Cover and refrigerate two or three hours (overnight is OK) before serving.

• I like to make this salad the night before I'm taking it somewhere if we're going early in the day. That way it has time to chill. The bananas aren't a problem as long as they've been soaked in pineapple juice and you put them down towards the bottom of the salad (they are between the pineapple and mandarin oranges on purpose).
• This salad is obviously best when fresh fruit is in season, but it is delicious year-round. Some of the ingredients may not be available fresh, but frozen or canned fruits work well. When using frozen fruits, make sure to get the fruit only and not fruit frozen in juice or syrup.
• To make a really large salad (like in the 32-cup Tupperware bowl), start with watermelon cubes at the bottom of the bowl. I usually just get a small (bowling ball sized) watermelon and use about half of that.
• Use whatever color of grapes you want. I happen to like red grapes best, but when I make a large salad, I use green and red for added color.
• When using canned peaches, cut the slices in half length-wise making two slices from each one. I do this because they are too big to be nice bite-size pieces how they come in the can.
• When doing a larger salad, increase the strawberries, bananas, mandarin oranges, kiwi fruit and raspberries by a factor of one.
• When raspberries are not in season, put the strawberries on top of the mandarin oranges instead of lower down in the salad. The red looks pretty with the green kiwi fruit on top.

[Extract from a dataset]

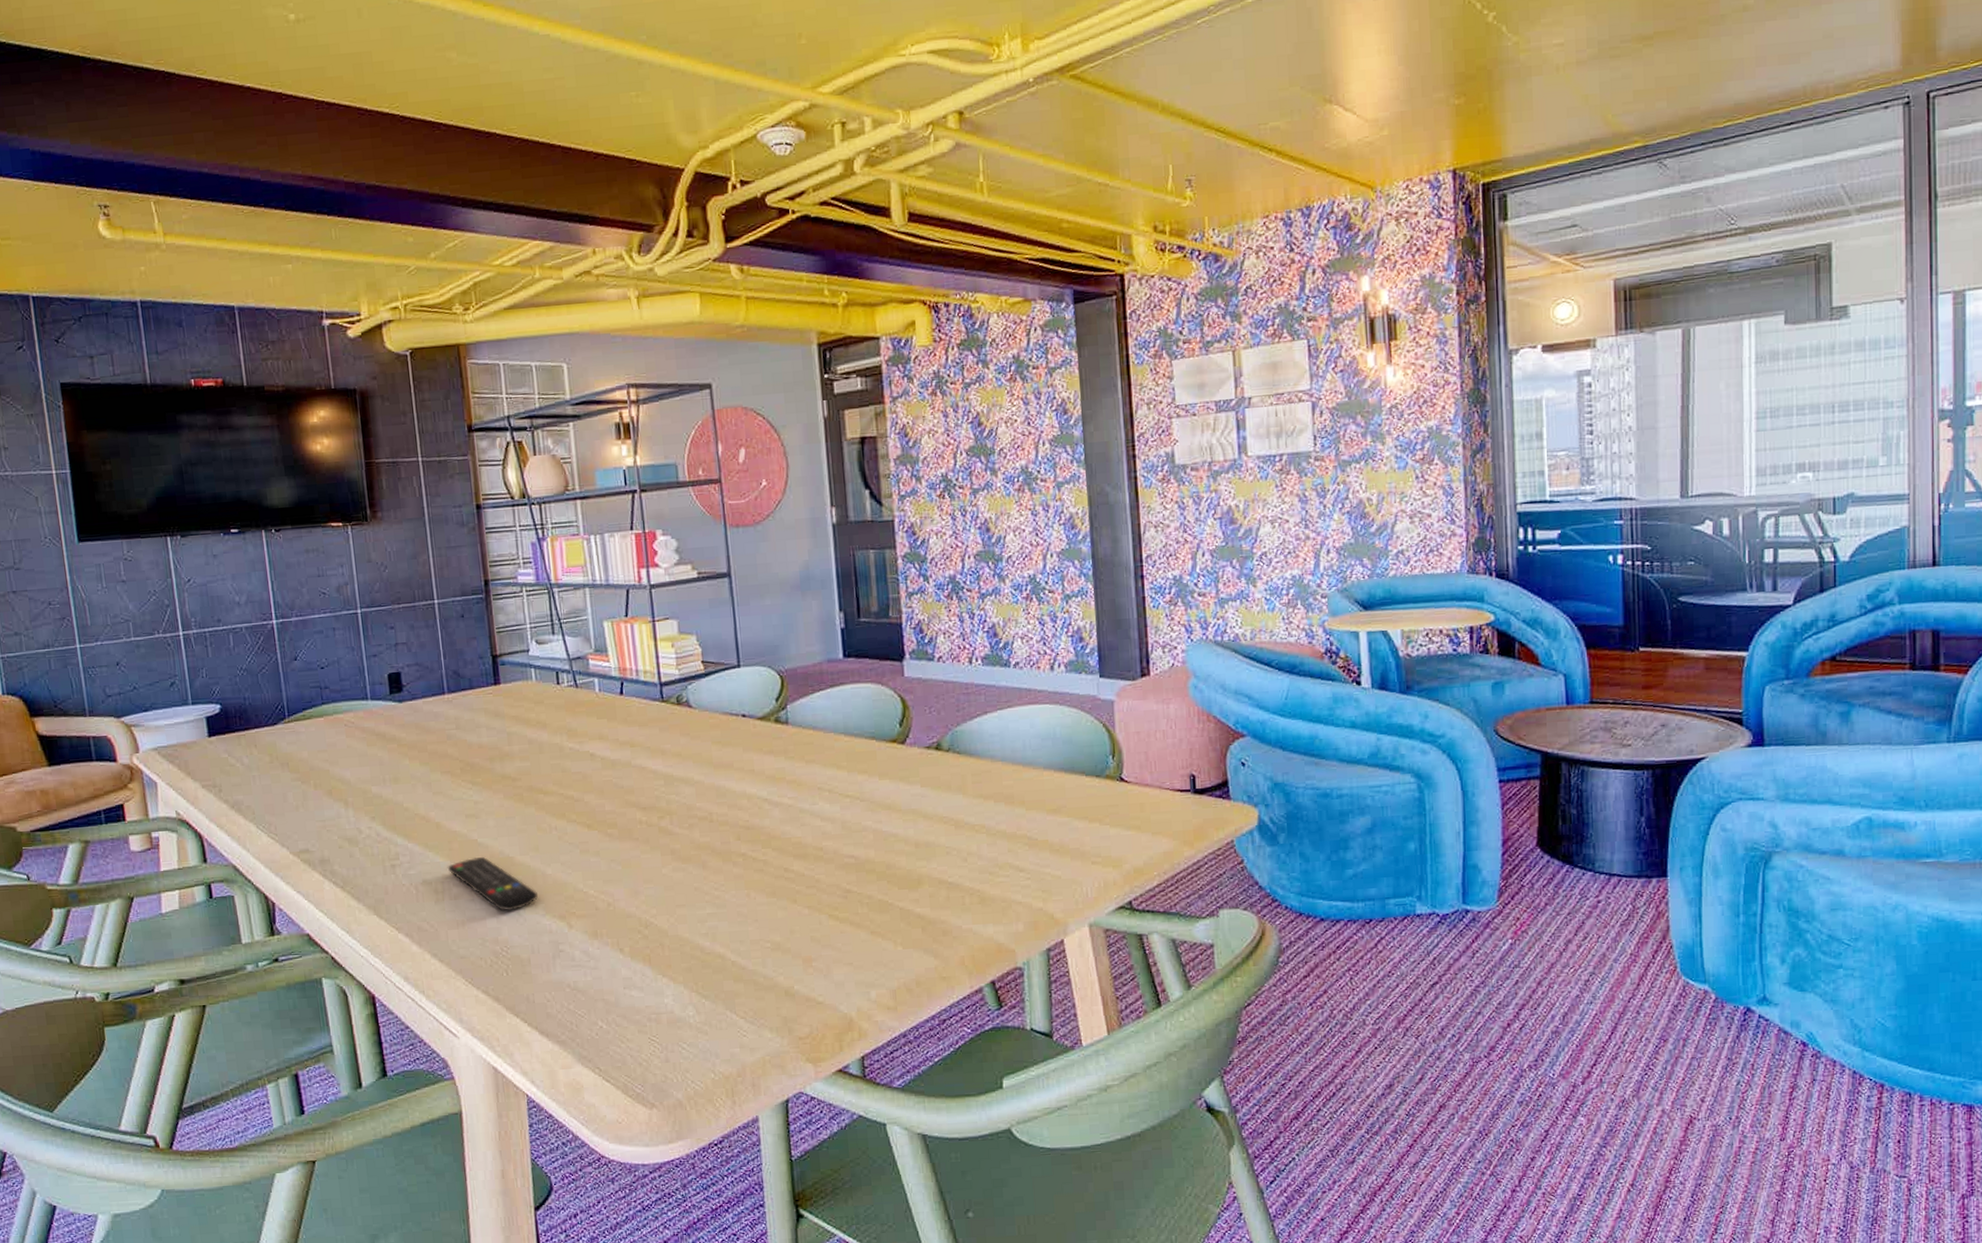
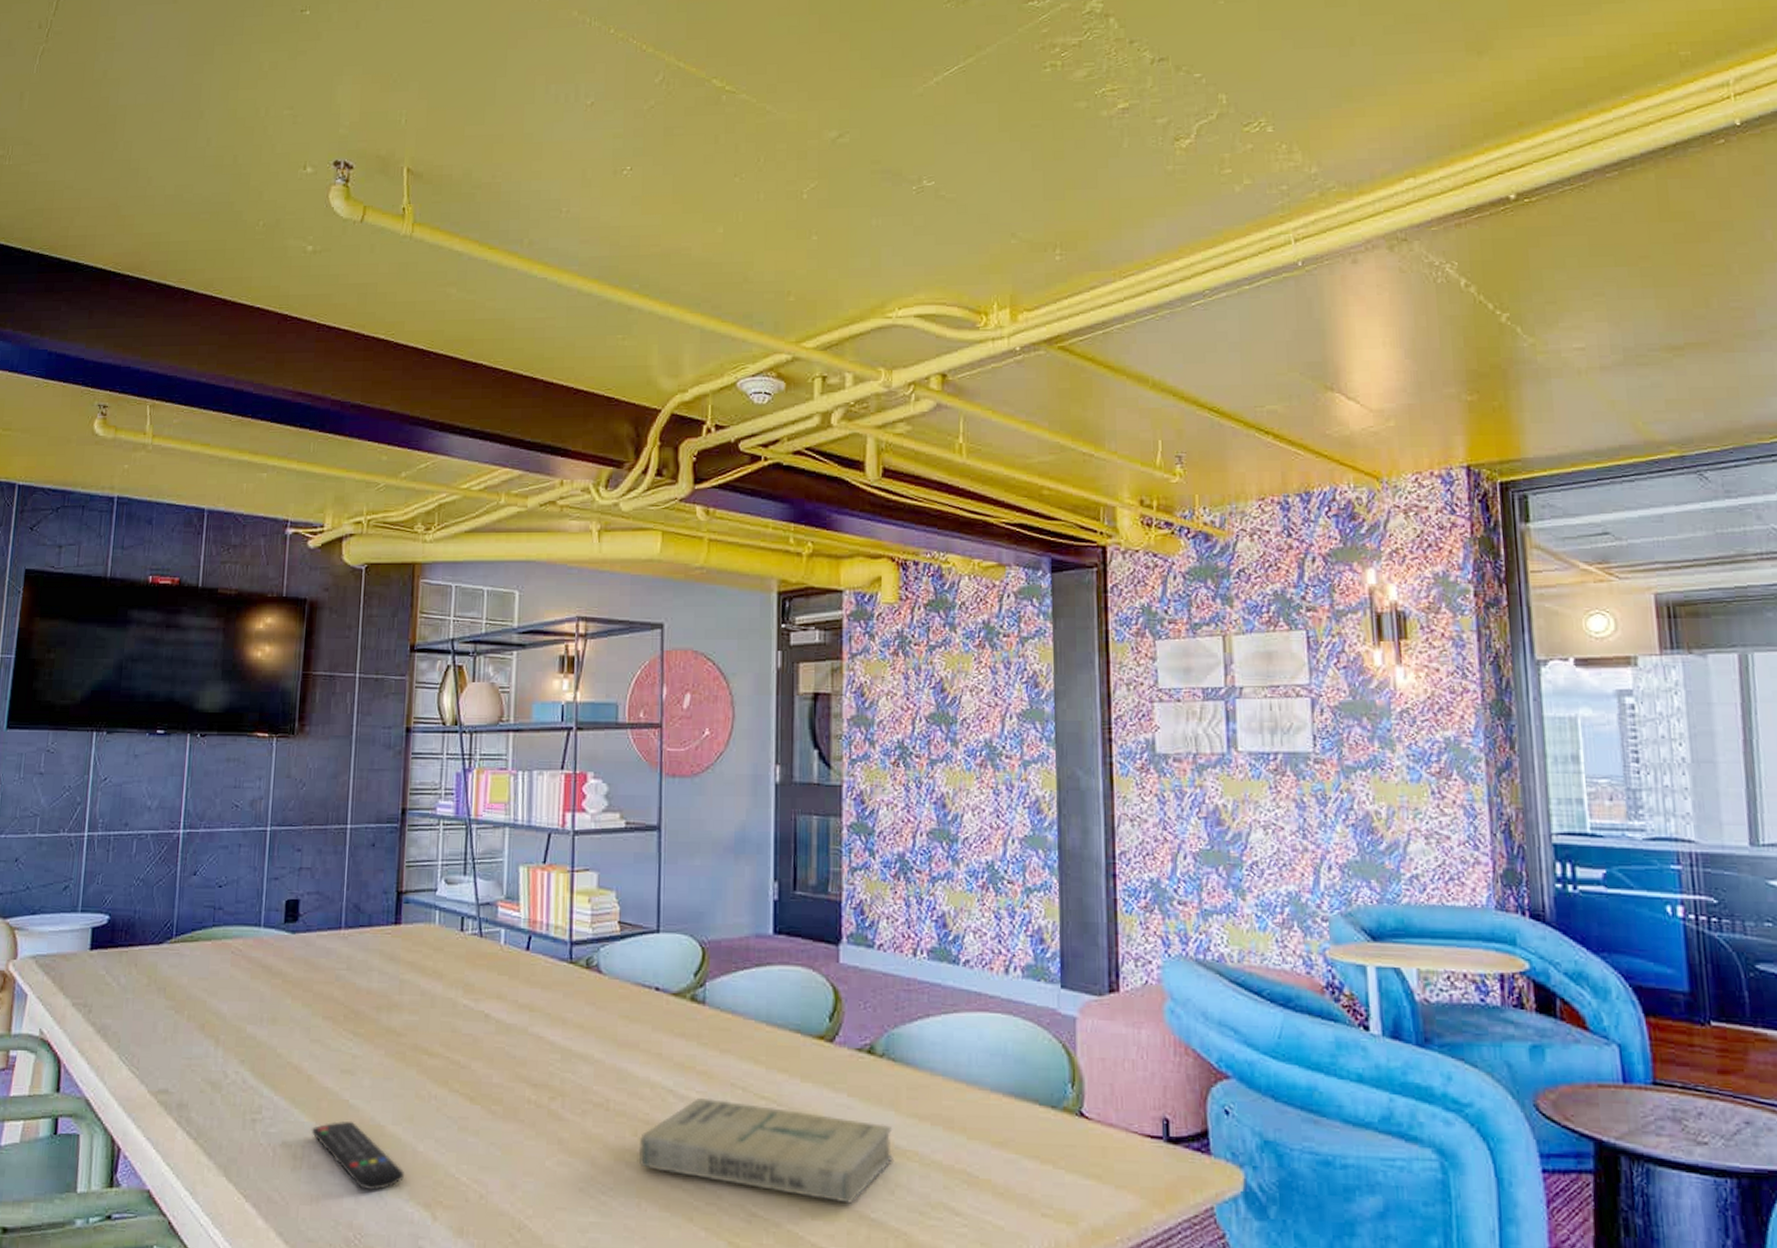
book: none [743,801,964,873] -> present [638,1097,893,1204]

And for those of you who insist that it isn't fruit salad unless there is a little fluff to go with it, you can serve this fruit dip on the side (but you really don't need it).

Fruit Dip
1 package (8 oz.) cream cheese, softened
1 container (7 oz.) marshmallow creme
2 tablespoons orange juice

In a small bowl, combine cream cheese, marshmallow creme and orange juice with a hand mixer until smooth. Refrigerate until chilled. Serve with fresh fruit.


QuiltNut Creations said...

yummy! they both look so good. and i love the dishes.

Shay said...

Im ashamed to admit I've never thought about layering fruit salad and yours looks so good! Totally stealing that idea for my next picnic or party. Can't do the dip - we're marshamallow creme/fluff deprived in Australia. (sigh)

Your dishes are lovely, but the best thing for me about this post was how much fun you and LadyBug had in the kitchen.

Jennifer Lovell said...

I agree, while I read about you and Ladybug in the kitchen (ha ha, I almost just said her real name! oops!) I was envisioning you two having so much fun, and giggling and even throwing flour at each other. I hope you can get some you+Ladybug pictures together soon.

Thanks for the tip about soaking the bananas in juice--I don't think I ever knew that!

Your bowl was perfect for your very pretty salad. Yum!